Cameron’s Tories have reverted to traditional form. This week’s welfare announcements prove their casual attitude towards vindictive measures. Putting young people straight into 30 hours of mandatory litter picking before they can claim a measly £57 on the dole will not instil a sense of community spirit within them, and the DWP’s own impact analysis suggests it will not help them find jobs.
Theresa May, who once castigated her own conference for their “Nasty Party” image, is now probably the frontrunner in the race to be next Tory leader. Yet her zeal to shake up the party’s image seems lost: this is a Home Secretary who has allowed only 90 refugees into the country from war-torn Syria over the last year.
These ‘tough’ announcements have little to do with whether they are good policy, and all to do with positioning. In search of easy votes, the distinction between ‘being receptive’ and ‘pandering’ has been lost. The publishing of research into branding yesterday shows how much work there is left to do with the Conservatives: they remain the second most disliked brand in Britain.
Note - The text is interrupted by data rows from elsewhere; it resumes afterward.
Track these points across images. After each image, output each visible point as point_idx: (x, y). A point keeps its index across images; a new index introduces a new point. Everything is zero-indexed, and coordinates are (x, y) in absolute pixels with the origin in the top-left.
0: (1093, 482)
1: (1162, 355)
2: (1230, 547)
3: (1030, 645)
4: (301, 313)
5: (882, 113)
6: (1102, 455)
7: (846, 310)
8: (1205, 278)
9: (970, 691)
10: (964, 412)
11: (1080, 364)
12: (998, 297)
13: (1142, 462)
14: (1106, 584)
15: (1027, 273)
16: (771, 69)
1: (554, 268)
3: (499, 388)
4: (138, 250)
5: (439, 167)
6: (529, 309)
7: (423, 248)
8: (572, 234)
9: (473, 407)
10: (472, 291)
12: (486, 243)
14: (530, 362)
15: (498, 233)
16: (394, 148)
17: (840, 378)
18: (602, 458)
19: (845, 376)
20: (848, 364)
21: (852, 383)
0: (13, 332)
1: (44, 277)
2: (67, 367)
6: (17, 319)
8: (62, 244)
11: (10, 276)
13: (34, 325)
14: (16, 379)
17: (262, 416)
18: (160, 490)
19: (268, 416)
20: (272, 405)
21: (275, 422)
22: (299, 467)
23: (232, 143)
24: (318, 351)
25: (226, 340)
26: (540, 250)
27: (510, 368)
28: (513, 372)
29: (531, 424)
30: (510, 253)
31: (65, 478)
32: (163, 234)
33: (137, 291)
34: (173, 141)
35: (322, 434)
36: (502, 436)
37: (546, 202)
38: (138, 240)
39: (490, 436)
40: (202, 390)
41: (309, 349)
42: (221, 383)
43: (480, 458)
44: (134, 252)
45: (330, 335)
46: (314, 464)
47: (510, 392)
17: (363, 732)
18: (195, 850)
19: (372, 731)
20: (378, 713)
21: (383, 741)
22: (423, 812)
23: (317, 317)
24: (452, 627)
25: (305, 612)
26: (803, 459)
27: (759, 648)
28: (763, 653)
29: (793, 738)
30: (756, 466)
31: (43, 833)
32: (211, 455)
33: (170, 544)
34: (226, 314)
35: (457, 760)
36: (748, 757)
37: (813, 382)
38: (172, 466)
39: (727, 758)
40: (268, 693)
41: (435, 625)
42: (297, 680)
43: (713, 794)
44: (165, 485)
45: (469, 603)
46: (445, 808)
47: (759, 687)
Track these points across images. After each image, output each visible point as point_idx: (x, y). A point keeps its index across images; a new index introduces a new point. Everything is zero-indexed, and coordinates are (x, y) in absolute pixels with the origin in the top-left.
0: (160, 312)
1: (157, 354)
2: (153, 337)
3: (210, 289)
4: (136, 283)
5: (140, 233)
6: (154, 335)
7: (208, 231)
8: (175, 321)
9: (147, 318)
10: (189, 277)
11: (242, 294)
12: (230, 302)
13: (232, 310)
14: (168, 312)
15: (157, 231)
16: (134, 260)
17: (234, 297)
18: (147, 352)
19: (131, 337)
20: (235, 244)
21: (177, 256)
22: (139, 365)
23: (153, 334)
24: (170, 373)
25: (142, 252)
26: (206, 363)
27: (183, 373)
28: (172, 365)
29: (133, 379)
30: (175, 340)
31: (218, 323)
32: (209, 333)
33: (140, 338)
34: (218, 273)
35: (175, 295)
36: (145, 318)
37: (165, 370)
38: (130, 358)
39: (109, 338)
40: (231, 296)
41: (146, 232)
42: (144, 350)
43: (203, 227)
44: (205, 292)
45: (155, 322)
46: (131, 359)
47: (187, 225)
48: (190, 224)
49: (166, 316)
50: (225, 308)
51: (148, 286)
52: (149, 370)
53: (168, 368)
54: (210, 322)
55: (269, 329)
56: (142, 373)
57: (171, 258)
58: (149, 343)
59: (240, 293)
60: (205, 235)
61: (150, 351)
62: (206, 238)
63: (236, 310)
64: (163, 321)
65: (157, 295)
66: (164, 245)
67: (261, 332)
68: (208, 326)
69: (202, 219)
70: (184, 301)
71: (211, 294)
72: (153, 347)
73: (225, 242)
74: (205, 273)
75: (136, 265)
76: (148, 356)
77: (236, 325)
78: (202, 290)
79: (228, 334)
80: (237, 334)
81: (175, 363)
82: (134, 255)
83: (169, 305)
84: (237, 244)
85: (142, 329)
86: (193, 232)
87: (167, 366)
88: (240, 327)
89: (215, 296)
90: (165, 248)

Cameron’s modernisation project may have been mistaken from the start. He attempted to ape Blair’s Labour Party of the 1990s rather than create a Conservative Party of the 2000s, and then aborted his mission early anyway.
What Labour should be fearful of is a real re-imagining of the Conservative Party’s image. Unfortunately, that re-imagining is apparent in the Good Right, the new project Times columnist Tim Montgomerie and YouGov’s Stephan Shakespeare, launched yesterday.
Looking through their initial 12 policy manifesto, I found myself basically agreeing with about nine – more than ConservativeHome’s Mark Wallace. For the low paid, they recommend a hike in wages, tax cuts, and support in running for Parliamentary selections. They support a rise in housebuilding and home ownership, reforms to funding for political parties, forcing private schools to diversify, and investment in the north.
Moving past traditional left/politics (at one point they ponder whether the name is a hindrance), although far from a new claim, is nevertheless a smart reaction to the burgeoning political landscape. This is a time when traditional Labour voters will move in large numbers to small state conservatives like UKIP, and where the young appear to be right wing in many respects.
In declaring that “the state is not the enemy”, they not only tell an obvious truth, but are able to move beyond haggard old ideological divides. If, upon gaining traction, they are able to resist the temptation of childish barbs at trade unions, the Good Right have real opportunity to broaden the appeal of conservatism.
Should Ed Miliband come to power in May, the Conservative Party will have to ask themselves some searching questions about where they go next. For anyone with the Labour Party’s future interests at heart, it should be a concern that the Tories have a good basis for an answer already prepared.